Queen Anne coronation medal designed by Isaac Newton


----------



## Ray McCarthy (Mar 24, 2015)

Maybe one of the last Alchemists too!


----------



## Venusian Broon (Mar 25, 2015)

Ray McCarthy said:


> Maybe one of the last Alchemists too!


Definitely one of the last 'magicians'. His contributions to science and mathematics are huge, but were just, for him at least, on par with his other projects. i.e. his Alchemical work. Also devoutly religious (and not your run-of-the-mill Anglican). Did a tremendous amount of work on 'Bible Codes' - I believe he calculated that Armageddon was going to occur in the year 2060. Probably took the job of running the Mint as a hobby at the end of his life (plus he probably wanted a nice pension, I guess...)


----------



## Ray McCarthy (Mar 25, 2015)

Who needs to turn base metal to gold if you are running the mint? I'm sure he wasn't like Von Moist though.


----------



## Teresa Edgerton (Mar 25, 2015)

Venusian Broon said:


> Definitely one of the last 'magicians'.

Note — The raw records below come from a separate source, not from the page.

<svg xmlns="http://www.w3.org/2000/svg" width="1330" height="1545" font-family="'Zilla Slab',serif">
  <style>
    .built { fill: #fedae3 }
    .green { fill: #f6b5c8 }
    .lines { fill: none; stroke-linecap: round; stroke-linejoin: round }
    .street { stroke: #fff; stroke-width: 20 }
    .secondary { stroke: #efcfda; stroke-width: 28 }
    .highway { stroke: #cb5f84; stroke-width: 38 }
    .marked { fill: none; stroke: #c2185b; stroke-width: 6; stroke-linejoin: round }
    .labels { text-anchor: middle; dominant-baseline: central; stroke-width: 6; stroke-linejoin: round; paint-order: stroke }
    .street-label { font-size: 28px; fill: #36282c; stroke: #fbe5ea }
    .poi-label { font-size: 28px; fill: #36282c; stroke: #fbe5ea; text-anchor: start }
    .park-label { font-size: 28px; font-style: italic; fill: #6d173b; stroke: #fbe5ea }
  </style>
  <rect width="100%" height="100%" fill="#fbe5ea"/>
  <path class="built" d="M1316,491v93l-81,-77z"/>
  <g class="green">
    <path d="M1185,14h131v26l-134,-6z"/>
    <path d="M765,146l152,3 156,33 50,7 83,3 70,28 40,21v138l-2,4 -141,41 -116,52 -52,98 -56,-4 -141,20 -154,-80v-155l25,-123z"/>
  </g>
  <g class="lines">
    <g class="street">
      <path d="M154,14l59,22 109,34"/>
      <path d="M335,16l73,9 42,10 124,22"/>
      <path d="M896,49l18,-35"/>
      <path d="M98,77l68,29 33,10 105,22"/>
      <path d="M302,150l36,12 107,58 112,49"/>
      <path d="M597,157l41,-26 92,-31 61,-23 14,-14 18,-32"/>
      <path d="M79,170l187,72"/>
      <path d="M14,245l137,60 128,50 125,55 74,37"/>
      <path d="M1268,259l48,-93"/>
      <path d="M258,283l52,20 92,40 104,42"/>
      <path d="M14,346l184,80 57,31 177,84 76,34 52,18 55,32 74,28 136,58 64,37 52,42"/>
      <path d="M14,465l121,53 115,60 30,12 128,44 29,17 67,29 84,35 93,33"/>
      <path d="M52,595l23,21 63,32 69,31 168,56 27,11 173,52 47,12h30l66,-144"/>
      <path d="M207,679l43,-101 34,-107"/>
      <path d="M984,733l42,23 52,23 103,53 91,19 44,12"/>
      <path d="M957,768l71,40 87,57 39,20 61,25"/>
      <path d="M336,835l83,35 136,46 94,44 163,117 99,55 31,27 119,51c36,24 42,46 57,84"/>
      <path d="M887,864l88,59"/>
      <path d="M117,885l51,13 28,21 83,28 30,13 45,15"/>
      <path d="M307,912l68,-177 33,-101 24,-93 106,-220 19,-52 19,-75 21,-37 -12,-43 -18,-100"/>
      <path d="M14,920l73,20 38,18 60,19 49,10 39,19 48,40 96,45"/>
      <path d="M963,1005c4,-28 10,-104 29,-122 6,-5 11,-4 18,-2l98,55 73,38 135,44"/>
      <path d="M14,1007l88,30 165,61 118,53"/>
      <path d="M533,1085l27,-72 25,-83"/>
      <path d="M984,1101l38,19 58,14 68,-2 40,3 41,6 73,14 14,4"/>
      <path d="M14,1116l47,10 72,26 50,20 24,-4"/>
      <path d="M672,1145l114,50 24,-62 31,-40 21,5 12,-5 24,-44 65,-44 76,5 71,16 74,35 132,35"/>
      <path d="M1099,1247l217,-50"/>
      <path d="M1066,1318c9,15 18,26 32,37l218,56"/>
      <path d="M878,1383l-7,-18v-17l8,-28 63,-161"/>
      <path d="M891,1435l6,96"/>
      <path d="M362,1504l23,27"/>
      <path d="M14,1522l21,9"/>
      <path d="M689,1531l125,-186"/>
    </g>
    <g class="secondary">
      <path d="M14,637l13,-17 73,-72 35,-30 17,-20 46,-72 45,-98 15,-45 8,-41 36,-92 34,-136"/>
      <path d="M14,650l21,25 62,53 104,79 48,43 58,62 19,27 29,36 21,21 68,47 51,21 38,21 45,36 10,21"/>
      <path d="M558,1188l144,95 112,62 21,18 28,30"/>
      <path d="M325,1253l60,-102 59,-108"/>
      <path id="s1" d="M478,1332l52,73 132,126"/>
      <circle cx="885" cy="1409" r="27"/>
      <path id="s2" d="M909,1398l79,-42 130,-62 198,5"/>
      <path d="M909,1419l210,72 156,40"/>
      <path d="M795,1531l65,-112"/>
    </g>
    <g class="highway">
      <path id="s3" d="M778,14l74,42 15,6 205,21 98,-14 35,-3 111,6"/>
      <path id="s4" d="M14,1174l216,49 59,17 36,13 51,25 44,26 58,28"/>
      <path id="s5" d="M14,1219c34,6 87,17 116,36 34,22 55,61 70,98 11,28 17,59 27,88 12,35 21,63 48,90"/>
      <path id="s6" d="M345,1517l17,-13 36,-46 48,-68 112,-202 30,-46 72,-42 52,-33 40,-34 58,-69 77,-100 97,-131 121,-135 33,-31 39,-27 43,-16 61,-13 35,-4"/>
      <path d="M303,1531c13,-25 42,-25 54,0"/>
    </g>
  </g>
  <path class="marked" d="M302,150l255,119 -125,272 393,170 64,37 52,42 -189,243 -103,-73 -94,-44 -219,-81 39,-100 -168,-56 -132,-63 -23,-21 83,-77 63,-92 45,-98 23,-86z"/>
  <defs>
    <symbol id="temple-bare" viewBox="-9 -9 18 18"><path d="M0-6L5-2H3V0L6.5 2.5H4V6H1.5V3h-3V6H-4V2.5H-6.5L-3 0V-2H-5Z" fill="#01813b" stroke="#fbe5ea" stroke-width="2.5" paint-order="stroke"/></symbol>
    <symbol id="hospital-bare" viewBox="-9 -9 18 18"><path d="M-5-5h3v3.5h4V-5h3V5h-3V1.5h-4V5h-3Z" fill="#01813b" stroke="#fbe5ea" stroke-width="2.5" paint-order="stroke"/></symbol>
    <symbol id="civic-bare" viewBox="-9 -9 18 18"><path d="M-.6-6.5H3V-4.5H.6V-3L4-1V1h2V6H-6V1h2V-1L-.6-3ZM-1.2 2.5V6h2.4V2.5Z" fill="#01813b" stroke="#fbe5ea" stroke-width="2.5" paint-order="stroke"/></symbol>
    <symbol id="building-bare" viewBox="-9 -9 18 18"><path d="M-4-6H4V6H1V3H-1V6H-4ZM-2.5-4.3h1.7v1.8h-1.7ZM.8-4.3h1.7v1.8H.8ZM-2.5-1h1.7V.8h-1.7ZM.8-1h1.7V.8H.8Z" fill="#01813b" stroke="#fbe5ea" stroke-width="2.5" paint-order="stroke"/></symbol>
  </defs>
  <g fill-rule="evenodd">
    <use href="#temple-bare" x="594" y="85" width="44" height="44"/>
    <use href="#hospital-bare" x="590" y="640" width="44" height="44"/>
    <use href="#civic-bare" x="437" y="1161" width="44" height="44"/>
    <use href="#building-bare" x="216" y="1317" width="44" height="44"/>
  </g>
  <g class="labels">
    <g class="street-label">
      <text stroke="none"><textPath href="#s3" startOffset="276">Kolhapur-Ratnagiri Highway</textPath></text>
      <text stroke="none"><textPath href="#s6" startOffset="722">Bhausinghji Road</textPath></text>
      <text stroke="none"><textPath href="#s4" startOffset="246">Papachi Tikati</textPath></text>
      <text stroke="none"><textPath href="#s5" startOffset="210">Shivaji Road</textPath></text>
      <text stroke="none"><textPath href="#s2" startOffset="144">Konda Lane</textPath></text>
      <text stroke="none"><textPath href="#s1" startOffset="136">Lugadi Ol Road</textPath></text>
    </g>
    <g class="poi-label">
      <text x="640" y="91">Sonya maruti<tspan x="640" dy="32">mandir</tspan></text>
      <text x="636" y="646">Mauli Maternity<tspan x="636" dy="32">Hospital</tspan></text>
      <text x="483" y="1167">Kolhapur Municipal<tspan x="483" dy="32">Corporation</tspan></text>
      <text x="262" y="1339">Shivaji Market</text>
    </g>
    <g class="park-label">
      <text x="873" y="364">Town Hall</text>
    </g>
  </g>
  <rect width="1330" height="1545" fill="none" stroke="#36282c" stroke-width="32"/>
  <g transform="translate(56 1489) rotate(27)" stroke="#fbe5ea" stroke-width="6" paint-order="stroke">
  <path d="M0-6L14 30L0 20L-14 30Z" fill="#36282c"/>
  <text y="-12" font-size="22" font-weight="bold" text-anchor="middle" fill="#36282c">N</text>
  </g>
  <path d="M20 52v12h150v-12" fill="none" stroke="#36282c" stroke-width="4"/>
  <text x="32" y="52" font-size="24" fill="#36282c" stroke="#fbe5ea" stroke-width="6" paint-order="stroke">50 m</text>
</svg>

It sounds like you've read Michael White's *Isaac Newton: The Last Sorcerer.  *It's a fascinating book.


----------



## Venusian Broon (Mar 25, 2015)

Teresa Edgerton said:


> It sounds like you've read Michael White's *Isaac Newton: The Last Sorcerer.  *It's a fascinating book.



I knew I had a biography of Newton somewhere in my flat, so after a brief look it wouldn't surprise you at all then, that I do in fact have that very book on my main bookshelf in the living room.


----------